U.S. government bond prices rallied on Friday on renewed concerns about banks’ exposure to bad mortgage investments and falling stocks.
Two-year note yields, which respond closely to expectations on moves in official interest rates, dipped briefly to three-year lows in the aftermath of Federal Reserve Chairman Ben Bernanke’s remarks on Thursday signaling willingness to cut interest rates sharply.
Investors sought the safety of government bonds as worries about the global credit crunch were stoked by a New York Times report saying Merrill Lynch could suffer $15 billion in losses from soured mortgage investments, almost twice the company’s original estimate. For details, see ID:nL11761219.
“The Merrill news was obviously negative and that may have got people twitchy this morning,” likely driving demand for the relative safety of Treasuries, said Charlie Smith, chief investment officer of Fort Pitt Capital Group in Greentree, Pennsylvania.
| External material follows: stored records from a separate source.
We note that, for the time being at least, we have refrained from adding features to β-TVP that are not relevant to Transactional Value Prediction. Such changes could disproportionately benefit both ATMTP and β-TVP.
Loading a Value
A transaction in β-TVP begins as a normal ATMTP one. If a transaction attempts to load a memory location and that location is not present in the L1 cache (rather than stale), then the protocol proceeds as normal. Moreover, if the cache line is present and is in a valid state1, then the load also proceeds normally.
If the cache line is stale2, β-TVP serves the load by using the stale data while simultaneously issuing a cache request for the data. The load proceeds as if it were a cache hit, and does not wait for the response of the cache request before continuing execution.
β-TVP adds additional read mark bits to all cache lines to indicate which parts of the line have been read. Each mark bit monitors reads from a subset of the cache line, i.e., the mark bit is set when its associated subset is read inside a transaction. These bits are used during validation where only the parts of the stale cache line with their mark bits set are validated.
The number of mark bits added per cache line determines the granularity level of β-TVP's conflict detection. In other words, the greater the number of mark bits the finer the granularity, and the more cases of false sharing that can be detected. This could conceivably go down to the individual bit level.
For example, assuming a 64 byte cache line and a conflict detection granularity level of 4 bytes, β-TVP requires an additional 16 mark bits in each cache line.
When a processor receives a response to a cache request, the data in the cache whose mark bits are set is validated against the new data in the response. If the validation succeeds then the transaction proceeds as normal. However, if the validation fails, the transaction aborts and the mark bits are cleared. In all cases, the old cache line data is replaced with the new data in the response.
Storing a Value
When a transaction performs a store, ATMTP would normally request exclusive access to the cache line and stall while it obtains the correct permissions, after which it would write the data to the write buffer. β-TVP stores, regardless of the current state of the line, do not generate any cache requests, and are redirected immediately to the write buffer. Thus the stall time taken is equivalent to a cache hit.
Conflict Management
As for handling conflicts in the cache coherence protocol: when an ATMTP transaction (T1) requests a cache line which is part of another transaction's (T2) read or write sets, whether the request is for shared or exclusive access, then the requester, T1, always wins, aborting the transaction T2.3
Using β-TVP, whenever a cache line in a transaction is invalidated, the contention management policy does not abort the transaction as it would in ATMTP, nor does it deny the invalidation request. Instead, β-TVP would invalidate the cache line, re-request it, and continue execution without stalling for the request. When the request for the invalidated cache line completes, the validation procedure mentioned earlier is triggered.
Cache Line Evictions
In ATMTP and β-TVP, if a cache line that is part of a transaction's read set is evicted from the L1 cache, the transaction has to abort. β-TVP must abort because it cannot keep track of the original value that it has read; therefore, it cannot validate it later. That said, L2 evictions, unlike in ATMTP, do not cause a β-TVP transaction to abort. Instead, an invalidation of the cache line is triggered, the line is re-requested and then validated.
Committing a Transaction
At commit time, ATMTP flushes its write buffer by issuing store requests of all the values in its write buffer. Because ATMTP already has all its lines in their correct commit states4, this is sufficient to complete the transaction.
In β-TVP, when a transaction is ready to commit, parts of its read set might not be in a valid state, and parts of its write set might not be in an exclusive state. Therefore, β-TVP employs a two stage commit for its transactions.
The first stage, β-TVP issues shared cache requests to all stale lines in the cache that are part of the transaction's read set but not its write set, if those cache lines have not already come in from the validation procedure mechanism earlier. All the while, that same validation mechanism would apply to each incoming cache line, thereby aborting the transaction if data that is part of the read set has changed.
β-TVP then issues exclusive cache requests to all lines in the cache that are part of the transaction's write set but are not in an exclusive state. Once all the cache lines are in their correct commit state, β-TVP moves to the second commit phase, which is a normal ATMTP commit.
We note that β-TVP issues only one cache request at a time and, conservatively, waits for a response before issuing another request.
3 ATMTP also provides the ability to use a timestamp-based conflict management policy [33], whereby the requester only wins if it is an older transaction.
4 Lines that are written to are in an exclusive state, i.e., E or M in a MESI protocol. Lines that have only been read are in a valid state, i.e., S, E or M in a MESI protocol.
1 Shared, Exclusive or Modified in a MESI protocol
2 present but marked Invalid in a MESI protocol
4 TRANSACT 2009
The benchmark 10-year note traded up 14/32 in price for a yield of 3.84 percent US10YT=RR, compared with 3.89 percent late on Thursday. Bond yields and prices move inversely.
Sliding U.S. equity markets helped boost Treasuries, analysts said.
Midmorning in New York, the Dow Jones industrial average .DJI> was down 1.4 percent at 12,670 points.
“Realistically, you look at the equity market today and think that the downside risks are higher than the upside potential,” said Don Kowalchik, a debt strategist at A.G free credit report.com. Edwards & Sons in St. Louis.
“You have a reverse flight. Yesterday people went to stocks: today they are going back to bonds,” he said.
After Bank of America said it agreed to buy mortgage lender Countrywide Financial Corp in an all-stock transaction worth approximately $4 billion, credit rating agency Moody’s said it may cut Bank of America’s ratings.
The Moody’s comment helped to bolster Treasuries further, said Kowalchik.
However, Treasuries pared some of their gains after Washington Mutual shares rose on a report of talks with JPMorgan Chase.
“The Treasury market is really getting whipsawed” as a result of the stream of news from the banking sector, said T.J Marta, fixed income strategist with Royal Bank of Canada Capital Markets in New York. Nonetheless, government bonds are likely to retain some of their safe-haven appeal until the extent of banks’ write-downs for risky investments becomes clearer, he said.
The two-year note traded up 5/32 in price for a yield of 2.62 percent, US2YT=RR versus 2.70 percent late Thursday.
Fed Chairman Bernanke said on Thursday the central bank is ready to take “substantive additional action” to support economic growth. His remarks also supported the short end, sending the yield curve — or gap between short-dated and long-dated Treasury yields — to its steepest since 2004.
Sourse
No Comments
No comments yet.
RSS feed for comments on this post.
Sorry, the comment form is closed at this time.